Emmeline's betrayal is … intended not simply as a melodramatic romance or as the working-out of a theory of extremes (the angelic and the daemonic) confronting each other, but as a symptom of a more general, historical state of loss and dereliction. The emphasis on material things, as well as being necessary for the novel's social, comic vein, justifies itself morally by being emblematic. Sheltered, gracious living in a place with its own past is considered not only as a good thing in itself but also as a symbol of innocence. This implies, naturally enough, an opposition between rural and urban values which, while it casts a cold eye on modern life, is compatible with the tradition of Jane Austen and Forster. Oudenarde Road is as much of a secret grove as one can find in London; its peace is destroyed by Markie, an essentially cosmopolitan villain.

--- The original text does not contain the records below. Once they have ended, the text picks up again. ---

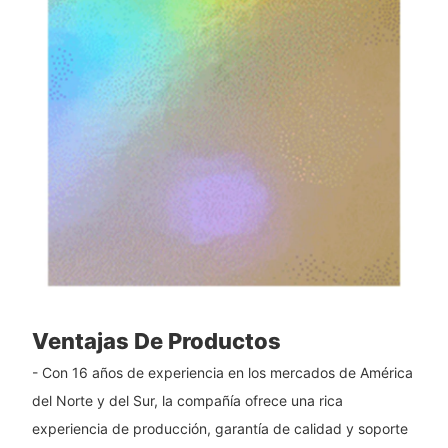
Ventajas De Productos
- Con 16 años de experiencia en los mercados de América
del Norte y del Sur, la compañía ofrece una rica
experiencia de producción, garantía de calidad y soporte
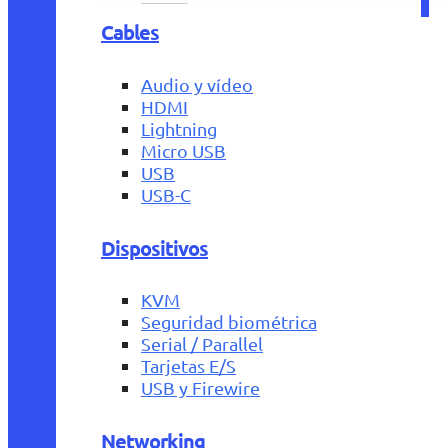
Cables
Audio y vídeo
HDMI
Lightning
Micro USB
USB
USB-C
Dispositivos
KVM
Seguridad biométrica
Serial / Parallel
Tarjetas E/S
USB y Firewire
Networking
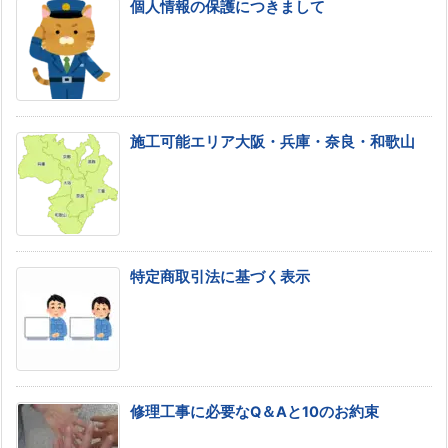
個人情報の保護につきまして
施工可能エリア大阪・兵庫・奈良・和歌山
特定商取引法に基づく表示
修理工事に必要なQ＆Aと10のお約束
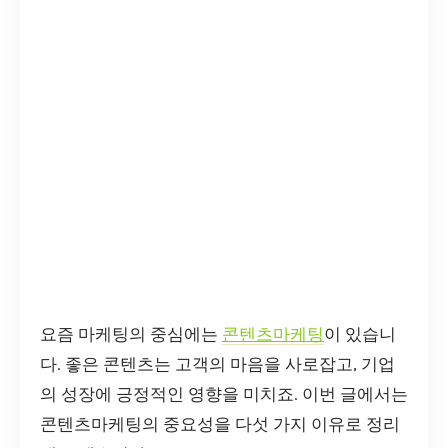
요즘 마케팅의 중심에는
콘텐츠마케팅
이 있습니
다. 좋은 콘텐츠는 고객의 마음을 사로잡고, 기업
의 성장에 긍정적인 영향을 미치죠. 이번 글에서는
콘텐츠마케팅의 중요성을 다섯 가지 이유로 정리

To strengthen the novel's broader meanings, landscapes of dereliction, which are not required as locales for the action, are imported as illustrations of or metaphors for states of mind. Certainly the consistently suggestive use of place gives these passages homogeneity with the rest of the novel, but they are intended to strike a strange note, and indeed stand out like miniature short stories—the more so since they anticipate so many of the settings, the sinister, autumnal, suburban villas, found in The Cat Jumps (1934) or Look at all Those Roses (1941). (p. 139)

The emotional deprivations from which Elizabeth Bowen's characters suffer (either as a temperamental disability or in response to blows of fate) are so consistently formalized as localities that an eerie overlap between interior and exterior landscapes results. A set piece of description [in To the North], looked at again, is revealed as a Homeric metaphor for the state of a soul:

When a great house has been destroyed by fire … the master has not, perhaps, the heart or the money to rebuild. Trees that were its companions are cut down and the estate sold up to the speculator. Villas spring up in red rows, each a home for someone…. Life here is liveable, kindly and sometimes gay; there is not a ghost of space or silence; the great house with its dominance and its radiation of avenues is forgotten. When spring is sweet in the air … something touches the heart, someone, disturbed, pauses, hand on a villa gate. But not to ask: What was here?

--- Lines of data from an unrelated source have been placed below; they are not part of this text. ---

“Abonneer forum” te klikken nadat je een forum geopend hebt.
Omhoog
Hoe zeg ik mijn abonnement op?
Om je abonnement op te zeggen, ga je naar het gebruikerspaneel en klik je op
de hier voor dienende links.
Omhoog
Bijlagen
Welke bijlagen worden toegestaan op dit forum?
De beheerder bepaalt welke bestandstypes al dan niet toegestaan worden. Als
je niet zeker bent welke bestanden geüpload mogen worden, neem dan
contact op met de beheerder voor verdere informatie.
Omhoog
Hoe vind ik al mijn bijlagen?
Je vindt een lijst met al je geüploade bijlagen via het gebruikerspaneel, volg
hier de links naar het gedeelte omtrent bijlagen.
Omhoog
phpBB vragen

With the quick fancy, the nerves and senses Cecilia could almost love…. With her, the gay little streets flourished, but, brave when her house fell, she could not regain some entirety of spirit. Disability seems a hard reward for courage….

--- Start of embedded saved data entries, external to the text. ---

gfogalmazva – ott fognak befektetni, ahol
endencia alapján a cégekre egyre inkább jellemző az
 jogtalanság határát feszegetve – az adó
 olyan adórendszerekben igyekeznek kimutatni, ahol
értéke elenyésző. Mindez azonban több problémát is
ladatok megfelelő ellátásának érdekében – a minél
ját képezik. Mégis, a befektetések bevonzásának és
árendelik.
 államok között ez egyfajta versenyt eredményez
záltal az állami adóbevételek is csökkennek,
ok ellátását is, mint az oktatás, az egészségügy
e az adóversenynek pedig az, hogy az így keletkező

Such an ornate analogy turns the dramatic, personal material of the story into a casebook on the effects of loss. The author's romantic language cloaks her disenchanted vision. (Sean O'Faolain rightly calls the novels 'exquisitely composed logs of disaster'.) The ruined lives with which we are invited to sympathize are reduced to symptoms of an 'uneasy century'—so that there is a tension between the violent, passionate elements in their experience and the clinical use to which they are put by the author. The effect is not a cosy or an endearing one…. But it shows that it is not enough to treat Elizabeth Bowen as merely a writer of sentimental romances…. The losses she chronicles are more than personal. (pp. 140-42)

Hermione Lee, "The Placing of Loss: Elizabeth Bowen's 'To the North'," in Essays in Criticism, April, 1978, pp. 129-42.